TEXT PROVIDED:
Liberalism is a broad term extending from the liberal "rights" espoused by Locke to the liberalized markets described by Adam Smith. So, "bourgeois liberalism" describes the mix of democratic constitutions, "free market" capitalism, and legal "rights" characteristic of most Western nations today, whether conservative or socially "liberal" in the contemporary political sense.
Because this is generally a term of opprobrium to marxists and other socialists, I believe Rorty employs it with a dash of irony, signaling that his approval of these institutions is a considered, pragmatic stance, with full awareness of the leftist critiques against them.
The bourgeoisie, historically speaking, were a rough 17th-18th century equivalent to the modern upper middle class: people who made a decent amount of wealth from financial, commercial, or trade interests, who represent a class separate from shopkeepers and workers, but still below the socio-political level of the landed aristocracy. The typifying attitude of the bourgeois class was: "I've earned my wealth and deserve the fruits of it." In the early days of Liberalism this was something of a battle cry leveled again the (heritable) power of the aristocracy. In fact, our modern term 'property' (as in wealth) comes from Locke's philosophical argument that ownership is a natural (i.e. analytic) property of human beings stemming from the investment of labor in the natural world. If one puts in the labor to grow a crop, for example, one 'owns' that crop and all the proceeds derived from it in the same way that one 'owns' one's body; it is as immoral to sever a man's property from him as it is to sever his arm or leg.
As we moved into the 19th century, this ideal of Liberalism took on a distinctly unsavory cast. It's one thing to say "I earned this so it's mine" when confronting a landed aristocracy that subsisted entirely on taxation, but it's another thing entirely to say "I earned this so it's mine" when confronting a collection of workers who do the actual labor that produces what one claims to have earned. Marx and the people influenced by him (such as Rorty) tend to use 'bourgeois' as a token of hypocrisy: of someone concealing selfishness and greed behind a mantle of philosophically noble ideals like equality and freedom. The term 'bourgeois liberalism', thus, points at that distinctly Orwellian double-think: 'all (of us) are equal, but some are more equal than others.'
This bourgeois liberalism is exactly what we have now. Even the young American Marxists never read Marx, but they do order from Amazon.

GIVEN RECORDS:

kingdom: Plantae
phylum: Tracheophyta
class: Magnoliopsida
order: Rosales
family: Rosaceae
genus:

DIRECTIONS FOR THIS TASK:
Carry on the passage about bourgeois liberalism from its final sentence, in the same voice.

TASK ANSWER:
It simply means there is no right and no wrong. It's dollar governed. If you have money you can go yo Disney World no matter who you are, for example.
Today it either ends in Nihilism or fascism or both. It is really a form of Nihilism. It ends up moving toward fascism because if capitalism really is in decay due to climate change and resource depletion, then even the mainstream Biden voter, for example, must move toward fascism to preserve the financial markets and to further enslave labor ie squeeze more profit out of labor.
Read the Wikipedia on Max Kommerell for a criticism from the conservative side.
NB what about the people who do know the difference between right and wrong? The real Left and the true conservatives. This next paragraph is instructive:
Burgfriedenspolitik (German: [ˈbʊʁkfʁiːdn̩s.poliˌtiːk]), literally "castle peace politics" but more accurately a political policy of "party truce", is a German term used for the political truce the Social Democratic Party of Germany and the other political parties agreed to during World War I. The trade unions refrained from striking, the SPD voted for war credits in the Reichstag and the parties agreed not to criticize the government and its war Wikipedia
The King, Father, lives in the castle. The father doesn’t have to be male. It’s the “father idea” that is operative.
To know right and wrong means some internal dominance by Super Ego. The true conservative of course can fall into rigid authority, but so can the socialist. Hence they are always at risk of falling into line behind FATHER. Internal father. Authority. The Super Ego.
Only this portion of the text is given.